Цель задания
Продолжите текст о практике осознавания пространства, начав сразу после его последнего предложения.

Предоставленный отрывок
::::::
В качестве практики осознавания пространства мы можем работать с нашими чувственными восприятиями аналогичным образом, в несколько замедленной версии. Сначала работаешь с чувством существования. Вот ты стоишь и ты здесь. Почувствуй это глубинное ощущение бытия. Затем, чтобы доказать это существование, тебе надо что-то сделать, проявиться вовне. Затем ты начинаешь чувствовать некую игру, движение туда-сюда, когда проецирующий и проекция начинают друг с другом взаимодействовать. Итак, в этой практике ты медленно проходишь через трёхчастный процесс восприятия: чувство бытия, чувство делания и чувство соединения, или сочленения.
::::::
Данные отслеживания пиксельных координат:
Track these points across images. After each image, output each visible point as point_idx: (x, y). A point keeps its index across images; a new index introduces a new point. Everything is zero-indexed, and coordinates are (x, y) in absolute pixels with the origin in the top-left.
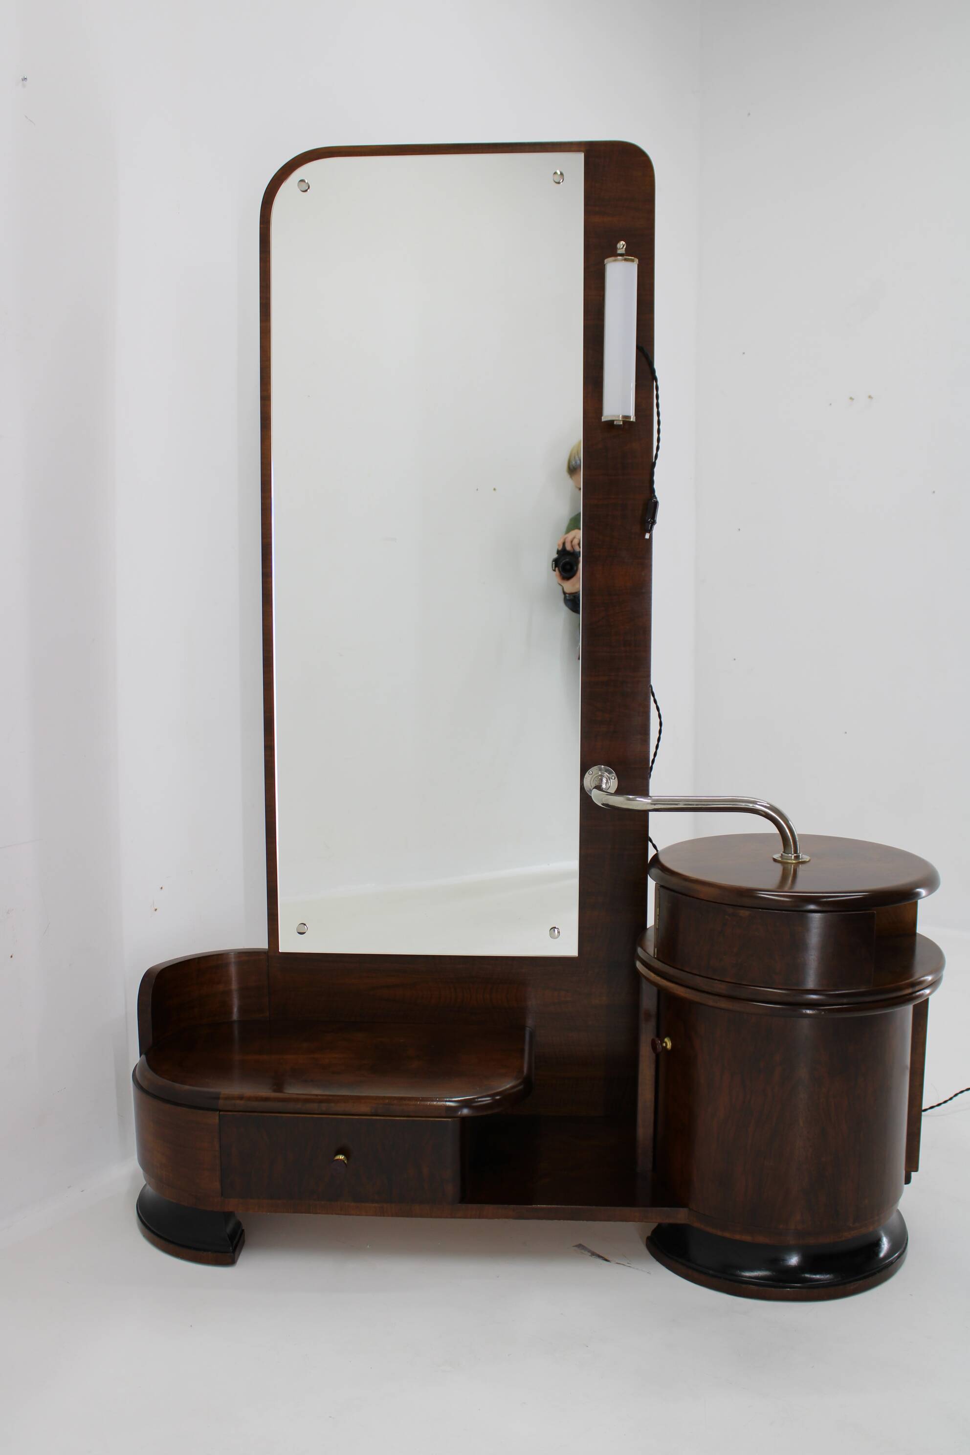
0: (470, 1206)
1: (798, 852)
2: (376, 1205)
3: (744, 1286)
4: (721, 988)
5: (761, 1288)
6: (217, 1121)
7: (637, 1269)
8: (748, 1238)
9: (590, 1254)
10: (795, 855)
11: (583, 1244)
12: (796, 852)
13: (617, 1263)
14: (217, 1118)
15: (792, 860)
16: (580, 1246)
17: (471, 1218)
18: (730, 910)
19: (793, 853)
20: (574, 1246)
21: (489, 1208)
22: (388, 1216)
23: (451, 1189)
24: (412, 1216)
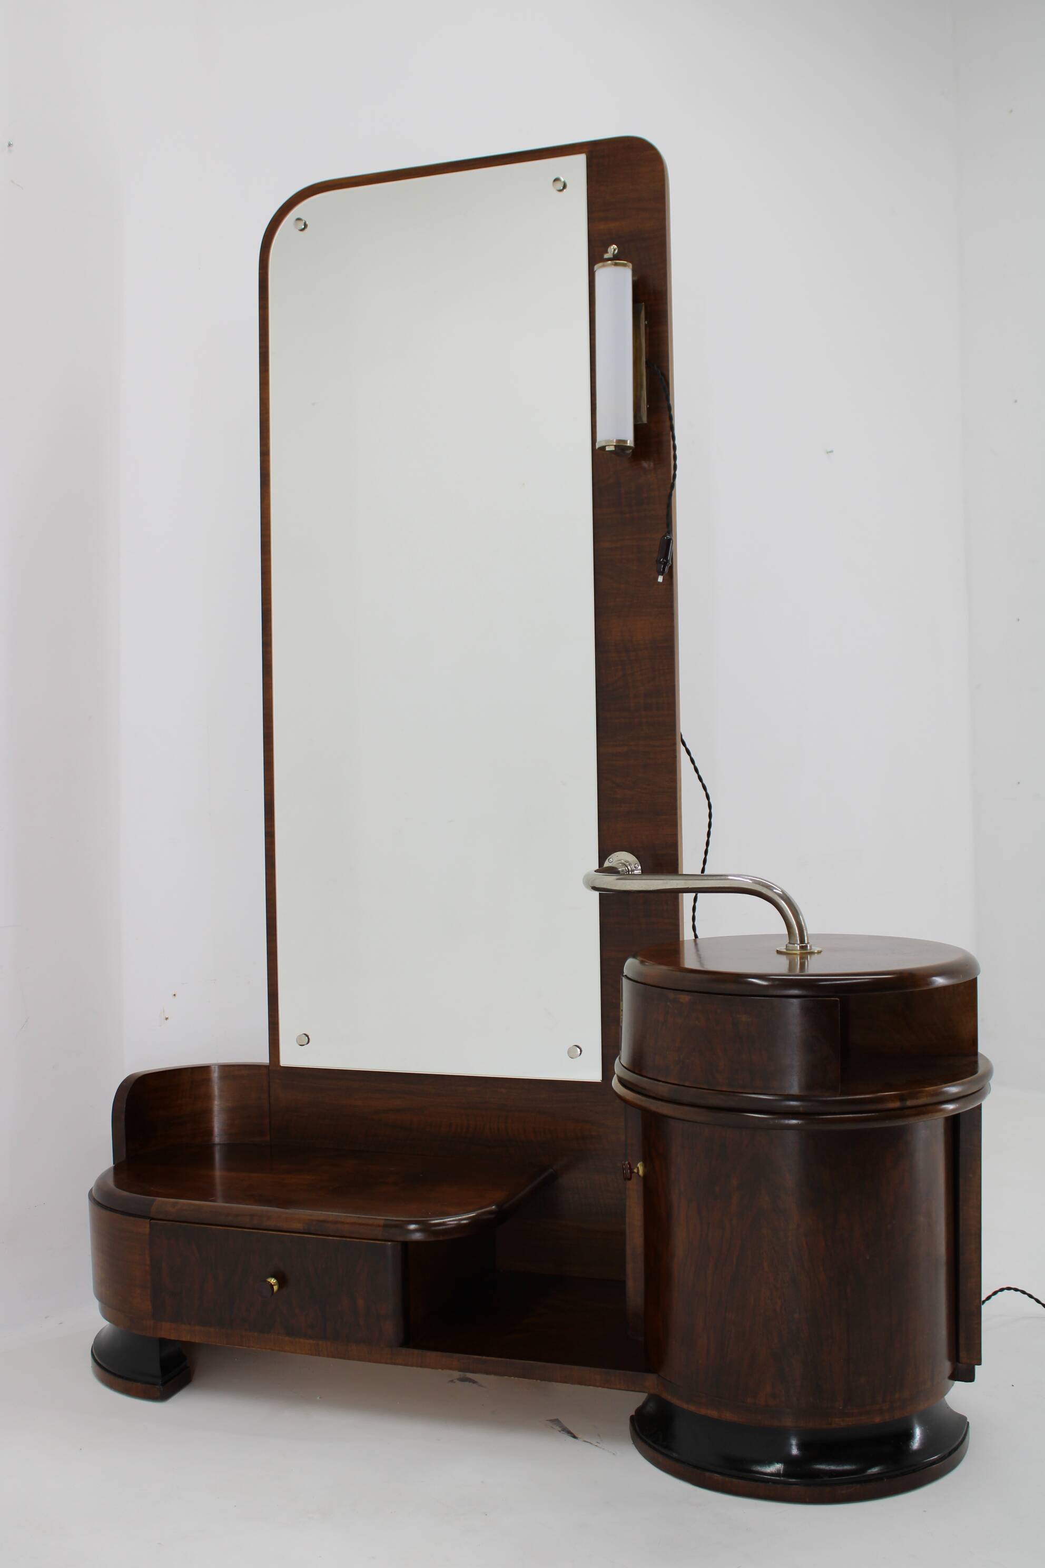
::::::
Полученный результат
В этом упражнении мы попробуем использовать некоторые понятия буддийской психологии на практике. Весь процесс начинается с исходного чувственного восприятия. Ещё до того, как ты собственно увидел объект или пошевелился, есть потенциал использования органов чувств. Затем мы используем речь, слышим собственную речь; зрительное восприятие; движение тела; и, возможно, мы сможем уловить, как всё это пахнет. Способ нашей обычной проекции самих себя выражен в некой формуле: начинаешь с чувства бытия, вовлекаешься в ситуацию, медленно растворяешь грань и затем осуществляешь то, что есть.
Ясное дело, чувство бытия не может быть чем-то одним конкретным. Оно постоянно движется. Оно проецируется вовне и внутрь, и оно очень переменчиво. Тем не менее должна быть какая-то попытка взаимоотношений с общей ситуацией, с целым. Это как смотреть на нитку бус или на хвост животного. Много нанизанных мелких бусин образуют чётки; сотни мелких волосинок вместе образуют хвост. Поэтому есть общее чувство бытия, состоящее из множества соединённых вместе мелких фрагментов.
Утерянные горизонты
Проходит один день, ему на смену приходит следующий, и всё продолжает течь, как и прежде. Но мы, в сущности, настолько боимся надвигающегося на нас великолепия и острого переживания собственной жизни, что неспособны даже сфокусировать глаза.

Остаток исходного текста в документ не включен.